**About this task:**
Transcribe word for word the lines below from the line with "50: (240, 170, 3.28)" through the line with "61: (535, 343, 2.88)", ends included.

-- Opening Marker --

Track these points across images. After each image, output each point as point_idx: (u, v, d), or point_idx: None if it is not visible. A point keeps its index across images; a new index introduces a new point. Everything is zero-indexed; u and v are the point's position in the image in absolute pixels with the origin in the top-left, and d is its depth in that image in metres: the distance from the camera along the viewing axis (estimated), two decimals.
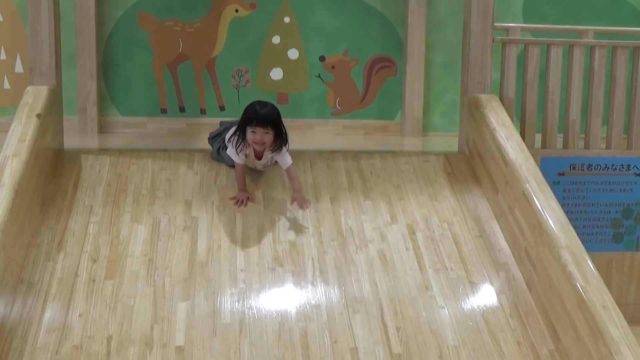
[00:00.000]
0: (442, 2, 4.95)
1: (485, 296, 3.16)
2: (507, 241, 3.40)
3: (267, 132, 3.41)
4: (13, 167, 3.08)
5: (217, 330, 2.86)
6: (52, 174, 3.57)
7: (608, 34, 4.39)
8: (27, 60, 3.73)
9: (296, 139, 3.82)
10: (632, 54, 4.20)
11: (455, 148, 4.13)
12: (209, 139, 3.85)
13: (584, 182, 4.18)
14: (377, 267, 3.21)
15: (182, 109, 4.86)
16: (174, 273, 3.09)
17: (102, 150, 4.06)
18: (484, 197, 3.67)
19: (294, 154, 3.88)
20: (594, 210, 4.21)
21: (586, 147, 4.21)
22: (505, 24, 4.21)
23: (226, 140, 3.54)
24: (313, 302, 3.03)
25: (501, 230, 3.46)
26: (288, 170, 3.52)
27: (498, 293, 3.17)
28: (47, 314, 2.86)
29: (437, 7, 4.94)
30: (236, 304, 2.99)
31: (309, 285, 3.11)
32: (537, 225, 3.14)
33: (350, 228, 3.42)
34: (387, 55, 4.97)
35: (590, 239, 4.16)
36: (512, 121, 3.79)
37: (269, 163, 3.61)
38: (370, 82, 4.97)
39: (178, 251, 3.20)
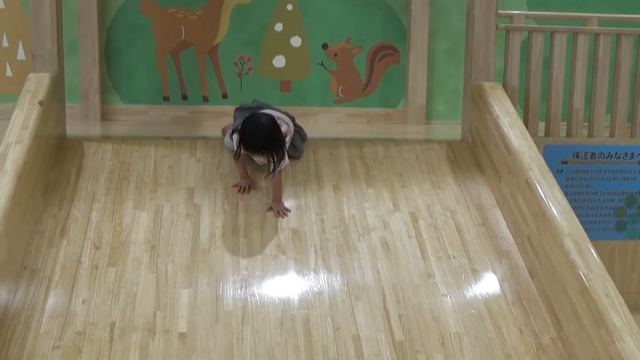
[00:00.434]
0: None
1: (488, 284, 3.16)
2: (509, 229, 3.40)
3: (261, 155, 3.34)
4: (15, 154, 3.08)
5: (219, 317, 2.87)
6: (55, 161, 3.57)
7: (612, 21, 4.36)
8: (29, 47, 3.72)
9: None
10: (637, 41, 4.19)
11: (458, 136, 4.12)
12: (237, 109, 3.78)
13: (588, 171, 4.17)
14: (379, 255, 3.22)
15: (184, 97, 4.85)
16: (177, 260, 3.10)
17: (105, 138, 4.05)
18: (486, 185, 3.66)
19: None
20: (597, 198, 4.20)
21: (590, 135, 4.20)
22: (509, 11, 4.19)
23: (227, 136, 3.52)
24: (315, 289, 3.04)
25: (504, 218, 3.46)
26: (276, 177, 3.37)
27: (500, 281, 3.17)
28: (50, 301, 2.86)
29: None
30: (239, 291, 2.99)
31: (312, 273, 3.11)
32: (540, 213, 3.14)
33: (353, 216, 3.42)
34: (390, 42, 4.95)
35: (593, 228, 4.16)
36: (516, 109, 3.78)
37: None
38: (373, 70, 4.96)
39: (181, 238, 3.20)
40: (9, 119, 3.32)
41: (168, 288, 2.97)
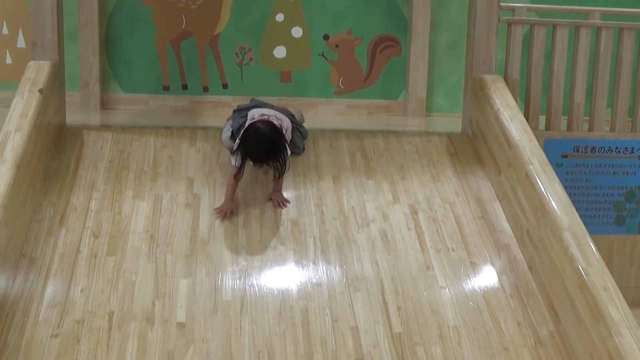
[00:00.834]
0: None
1: (486, 277, 3.16)
2: (509, 222, 3.40)
3: (266, 165, 3.29)
4: (15, 142, 3.08)
5: (218, 307, 2.87)
6: (54, 149, 3.56)
7: (615, 15, 4.35)
8: (29, 35, 3.70)
9: None
10: (639, 36, 4.17)
11: (458, 129, 4.11)
12: (234, 110, 3.68)
13: (587, 165, 4.17)
14: (378, 247, 3.22)
15: (184, 87, 4.84)
16: (176, 250, 3.10)
17: (105, 127, 4.04)
18: (486, 178, 3.66)
19: None
20: (596, 193, 4.20)
21: (590, 129, 4.19)
22: (511, 4, 4.17)
23: (231, 150, 3.36)
24: (314, 280, 3.04)
25: (503, 211, 3.46)
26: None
27: (499, 274, 3.17)
28: (49, 289, 2.86)
29: None
30: (237, 281, 2.99)
31: (311, 264, 3.11)
32: (540, 207, 3.14)
33: (353, 207, 3.41)
34: (391, 34, 4.93)
35: (592, 222, 4.15)
36: (516, 102, 3.77)
37: None
38: (374, 62, 4.94)
39: (180, 228, 3.20)
40: (9, 106, 3.31)
41: (167, 278, 2.97)
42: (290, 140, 3.53)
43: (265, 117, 3.41)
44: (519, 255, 3.24)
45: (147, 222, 3.21)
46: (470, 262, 3.20)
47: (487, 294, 3.06)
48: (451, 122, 4.52)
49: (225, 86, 4.87)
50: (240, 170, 3.28)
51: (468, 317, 2.94)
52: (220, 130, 3.72)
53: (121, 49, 4.74)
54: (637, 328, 2.60)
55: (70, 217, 3.19)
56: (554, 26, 4.08)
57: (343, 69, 4.93)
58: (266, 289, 2.98)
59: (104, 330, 2.73)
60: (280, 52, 4.89)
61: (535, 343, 2.88)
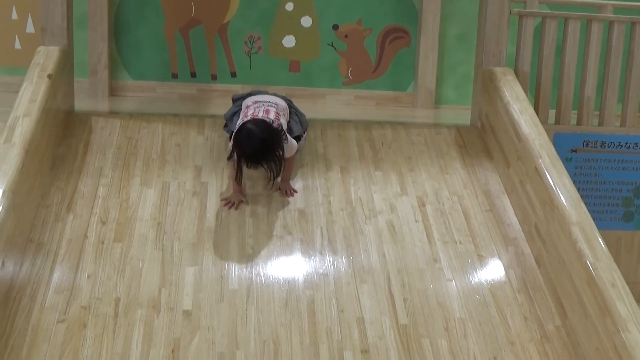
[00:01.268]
0: None
1: (494, 270, 3.15)
2: (517, 216, 3.38)
3: (258, 167, 3.20)
4: (24, 127, 3.08)
5: (224, 295, 2.87)
6: (63, 135, 3.56)
7: (627, 9, 4.31)
8: (39, 21, 3.70)
9: (307, 108, 3.79)
10: None
11: (467, 121, 4.10)
12: (225, 125, 3.61)
13: (597, 160, 4.15)
14: (385, 238, 3.21)
15: (193, 74, 4.83)
16: (183, 237, 3.10)
17: (113, 114, 4.04)
18: (495, 171, 3.65)
19: None
20: (605, 188, 4.18)
21: (600, 124, 4.17)
22: None
23: (231, 141, 3.27)
24: (321, 270, 3.03)
25: (512, 205, 3.44)
26: (289, 160, 3.29)
27: (506, 268, 3.16)
28: (56, 275, 2.87)
29: None
30: (244, 270, 2.99)
31: (317, 254, 3.11)
32: (549, 201, 3.12)
33: (360, 198, 3.41)
34: (401, 25, 4.90)
35: (600, 217, 4.14)
36: (527, 96, 3.75)
37: None
38: (384, 53, 4.92)
39: (187, 216, 3.20)
40: (17, 91, 3.31)
41: (173, 265, 2.97)
42: (288, 127, 3.42)
43: (260, 109, 3.29)
44: (527, 250, 3.23)
45: (155, 209, 3.21)
46: (478, 255, 3.19)
47: (493, 288, 3.05)
48: (460, 114, 4.50)
49: (233, 75, 4.85)
50: (238, 172, 3.19)
51: (474, 311, 2.94)
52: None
53: (130, 36, 4.73)
54: None
55: (78, 203, 3.20)
56: (566, 19, 4.05)
57: (352, 60, 4.91)
58: (272, 278, 2.98)
59: (110, 317, 2.73)
60: (289, 41, 4.87)
61: (541, 338, 2.87)
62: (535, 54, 4.06)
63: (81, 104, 3.96)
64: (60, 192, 3.24)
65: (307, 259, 3.09)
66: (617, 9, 4.16)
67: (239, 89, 4.76)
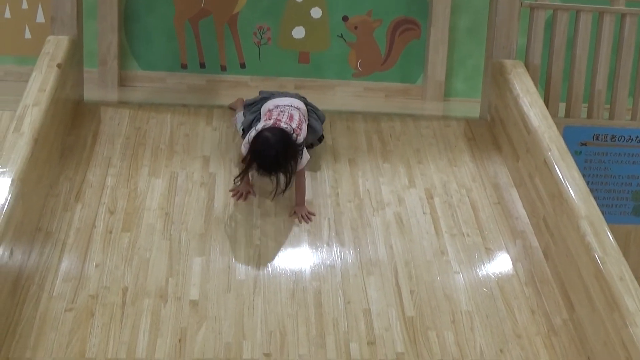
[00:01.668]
0: None
1: (501, 263, 3.14)
2: (525, 209, 3.37)
3: (271, 175, 3.12)
4: (33, 116, 3.08)
5: (231, 286, 2.88)
6: (72, 124, 3.57)
7: None
8: (49, 10, 3.70)
9: (316, 99, 3.78)
10: None
11: (476, 114, 4.08)
12: (244, 105, 3.59)
13: (607, 153, 4.12)
14: (393, 230, 3.20)
15: (202, 65, 4.82)
16: (190, 228, 3.10)
17: (122, 104, 4.05)
18: (504, 164, 3.63)
19: None
20: (615, 182, 4.15)
21: (611, 117, 4.14)
22: None
23: (242, 143, 3.23)
24: (328, 262, 3.03)
25: (520, 198, 3.43)
26: (298, 173, 3.18)
27: (514, 261, 3.15)
28: (64, 264, 2.88)
29: None
30: (251, 261, 3.00)
31: (325, 246, 3.11)
32: (557, 194, 3.11)
33: (368, 190, 3.40)
34: (411, 17, 4.88)
35: (609, 211, 4.11)
36: (537, 88, 3.73)
37: None
38: (393, 44, 4.90)
39: (195, 206, 3.20)
40: (27, 81, 3.31)
41: (181, 255, 2.98)
42: (309, 125, 3.41)
43: (284, 113, 3.21)
44: (535, 243, 3.22)
45: (163, 199, 3.22)
46: (485, 248, 3.18)
47: (501, 281, 3.05)
48: (469, 106, 4.47)
49: (242, 66, 4.84)
50: (244, 172, 3.14)
51: (481, 303, 2.93)
52: (233, 116, 3.69)
53: (140, 26, 4.73)
54: None
55: (86, 193, 3.21)
56: (577, 11, 4.01)
57: (361, 51, 4.89)
58: (279, 269, 2.98)
59: (117, 306, 2.74)
60: (298, 32, 4.86)
61: (548, 331, 2.87)
62: (546, 47, 4.03)
63: (90, 93, 3.97)
64: (69, 181, 3.25)
65: (314, 251, 3.09)
66: (630, 2, 4.12)
67: (247, 80, 4.76)
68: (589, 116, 4.12)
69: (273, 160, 3.05)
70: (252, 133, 3.16)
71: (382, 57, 4.91)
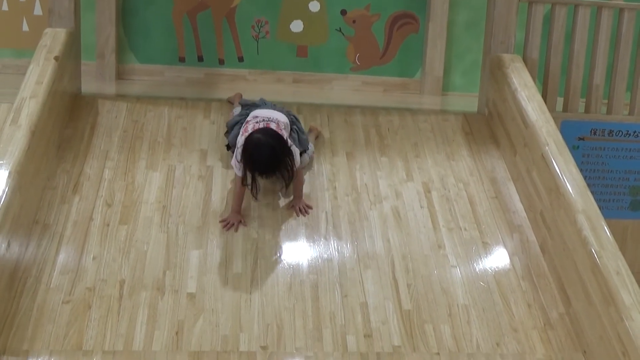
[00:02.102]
0: None
1: (498, 257, 3.14)
2: (522, 203, 3.37)
3: (272, 176, 3.12)
4: (30, 109, 3.08)
5: (228, 279, 2.88)
6: (69, 117, 3.56)
7: None
8: (46, 3, 3.69)
9: (314, 93, 3.79)
10: None
11: (474, 108, 4.08)
12: (226, 132, 3.49)
13: (604, 148, 4.12)
14: (390, 224, 3.21)
15: (200, 58, 4.82)
16: (188, 221, 3.10)
17: (119, 97, 4.04)
18: (501, 158, 3.63)
19: (312, 109, 3.86)
20: (612, 176, 4.16)
21: (608, 112, 4.14)
22: None
23: (233, 158, 3.18)
24: (325, 255, 3.04)
25: (517, 192, 3.43)
26: (297, 173, 3.17)
27: (511, 255, 3.15)
28: (62, 256, 2.88)
29: None
30: (248, 254, 3.00)
31: (322, 239, 3.11)
32: (555, 188, 3.11)
33: (365, 184, 3.40)
34: (409, 11, 4.88)
35: (607, 206, 4.12)
36: (535, 83, 3.73)
37: None
38: (391, 39, 4.90)
39: (192, 199, 3.21)
40: (25, 73, 3.31)
41: (178, 248, 2.98)
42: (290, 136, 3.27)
43: (259, 124, 3.17)
44: (532, 237, 3.23)
45: (160, 192, 3.22)
46: (482, 242, 3.19)
47: (498, 275, 3.05)
48: (467, 101, 4.48)
49: (241, 59, 4.84)
50: (244, 180, 3.09)
51: (478, 297, 2.94)
52: (231, 110, 3.69)
53: (138, 20, 4.72)
54: None
55: (84, 186, 3.20)
56: (576, 6, 4.01)
57: (360, 45, 4.88)
58: (277, 262, 2.98)
59: (114, 298, 2.75)
60: (297, 26, 4.85)
61: (544, 325, 2.87)
62: (544, 41, 4.03)
63: (88, 86, 3.97)
64: (66, 174, 3.24)
65: (311, 244, 3.09)
66: None
67: (245, 73, 4.76)
68: (587, 111, 4.12)
69: (271, 156, 3.03)
70: (239, 150, 3.10)
71: (380, 51, 4.91)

-- Closing Marker --

**Result:**
50: (240, 170, 3.28)
51: (468, 317, 2.94)
52: (220, 130, 3.72)
53: (121, 49, 4.74)
54: (637, 328, 2.60)
55: (70, 217, 3.19)
56: (554, 26, 4.08)
57: (343, 69, 4.93)
58: (266, 289, 2.98)
59: (104, 330, 2.73)
60: (280, 52, 4.89)
61: (535, 343, 2.88)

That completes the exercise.